Key parts of the Solvency II legislation are being put out for public consultation in the coming months. In this article, Kuni Kawasaki, London liaison for industry and government affairs at Mitsui Sumitomo Insurance, argues that the battle for shaping a regulation is won a long time before it is put out to public consultation.
When insurance supervisors and regulators put a piece of legislation or a draft regulation out for public consultation, it is important to recognise they are in fact not consulting the public at all.
Metaphorically speaking, they are basically asking whether you would like white or green window frames for the new house they built. At that point, regardless of the input you give them, they are not going to change the foundation or the overall design and structure of the house. Public consultation is merely a part of due process that policy-makers have to follow. They also use the process to check if they got something significantly wrong or if they missed something crucially important. Key decisions have been made – and supervisors have made up their minds – way before any drafts are made public.
So how then should the industry influence policy? The answer is, ‘behind closed doors’.
Effectively, dealing with regulatory matters means you must know how the game is played. In terms of lobbying and negotiating the specifics of any piece of regulation, this means being in the inner circle of people that supervisors consult privately.
To be clear, I am not implying any wrong doing or any malicious intent on anyone’s part. I am simply illustrating the reality of how regulation is ‘manufactured’, which is through rounds of private discussions and debates between supervisors and key industry representatives.
Such ‘informal’ joint thinking or development processes are what shapes any piece of regulation. For EIOPA related issues, this means discussions with the CEA and the CRO Forum etc. For the FSA, this means dialogue with the likes of the ABI and Lloyd’s.
It is key for astute insurance firms that wish to stay ahead of the curve to be active members of such associations and forums (if not so already), and through them, be seated at the table for these behind the scenes discussions. What you can’t get at that stage, you will never get at a public consultation.
By way of extrapolation, this same principle can be applied on a cross-sector basis as well.
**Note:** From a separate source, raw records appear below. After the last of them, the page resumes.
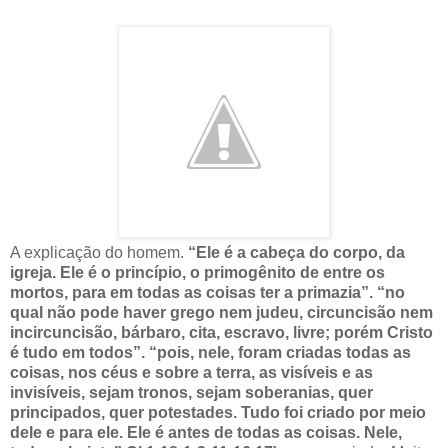
A explicação do homem.
“Ele é a cabeça do corpo, da
igreja. Ele é o princípio, o primogênito de entre os
mortos, para em todas as coisas ter a primazia”. “no
qual não pode haver grego nem judeu, circuncisão nem
incircuncisão, bárbaro, cita, escravo, livre; porém Cristo
é tudo em todos”. “pois, nele, foram criadas todas as
coisas, nos céus e sobre a terra, as visíveis e as
invisíveis, sejam tronos, sejam soberanias, quer
principados, quer potestades. Tudo foi criado por meio
dele e para ele. Ele é antes de todas as coisas. Nele,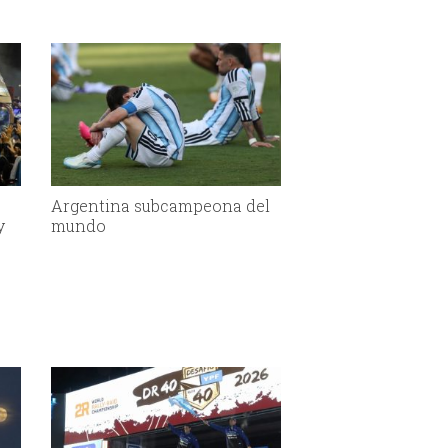
Argentina subcampeona del
y
mundo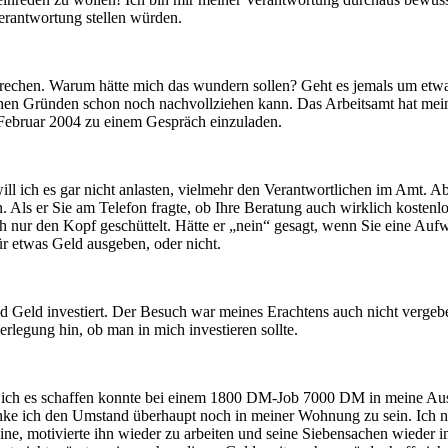
Verantwortung stellen würden.
rechen. Warum hätte mich das wundern sollen? Geht es jemals um etwa
ichen Gründen schon noch nachvollziehen kann. Das Arbeitsamt hat me
Februar 2004 zu einem Gespräch einzuladen.
ill ich es gar nicht anlasten, vielmehr den Verantwortlichen im Amt. 
. Als er Sie am Telefon fragte, ob Ihre Beratung auch wirklich kostenlo
h nur den Kopf geschüttelt. Hätte er „nein“ gesagt, wenn Sie eine Aufw
ür etwas Geld ausgeben, oder nicht.
nd Geld investiert. Der Besuch war meines Erachtens auch nicht vergeb
rlegung hin, ob man in mich investieren sollte.
wie ich es schaffen konnte bei einem 1800 DM-Job 7000 DM in meine Au
anke ich den Umstand überhaupt noch in meiner Wohnung zu sein. Ich 
e, motivierte ihn wieder zu arbeiten und seine Siebensachen wieder in 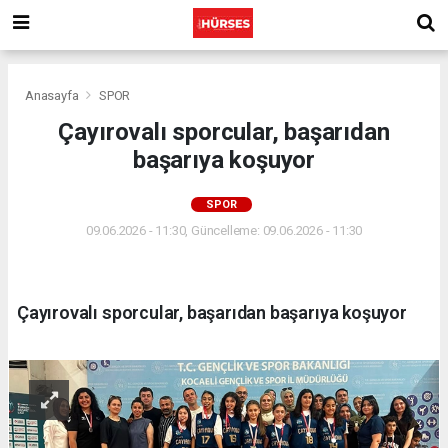
Anasayfa
SPOR
Çayırovalı sporcular, başarıdan
başarıya koşuyor
SPOR
09.06.2026 - 11:30, Güncelleme: 09.06.2026 - 11:30
Çayırovalı sporcular, başarıdan başarıya koşuyor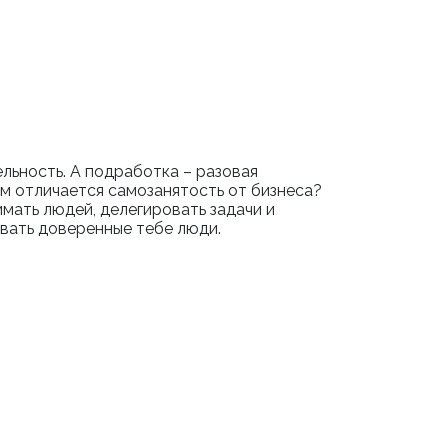
ельность. А подработка – разовая
ем отличается самозанятость от бизнеса?
имать людей, делегировать задачи и
ивать доверенные тебе люди.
One should not wait until insurance supervisors start to publicly communicate what sort of rules and requirements they plan to introduce going forward; one needs to get engaged at a much earlier stage where the actual decisions are being made. For followers of insurance supervision, this means knowing what is happening on the banking regulatory side. To a certain extent, banking and insurance regulation have an upstream/downstream relationship – it is a matter of time for what happens to the former sector to occur on the latter.
For example, banking supervisors are considering how, and to what extent, convertible contingent bonds (COCOs) could count as core capital, and now insurance supervisors are doing the same. Similarly, banking supervisors have set out basic ideas on capital surcharges for systemically important banks (and requiring them to have recovery and resolution plans in place), and insurance supervisors are following suit.
This close relationship builds on the premise that supervisors, by nature, want to keep banking regulation and insurance regulation well aligned and consistent, but not necessarily identical. Again, that is why a keen insurance firm would closely watch what supervisors (at national or regional level) are doing on the banking side.
As the old saying goes, battles are won or lost before they are fought. Firms that take this to heart will be the ones that stay ahead in the game.
The author is the London liaison for industry and government affairs at Mitsui Sumitomo Insurance. The views expressed are the author’s own.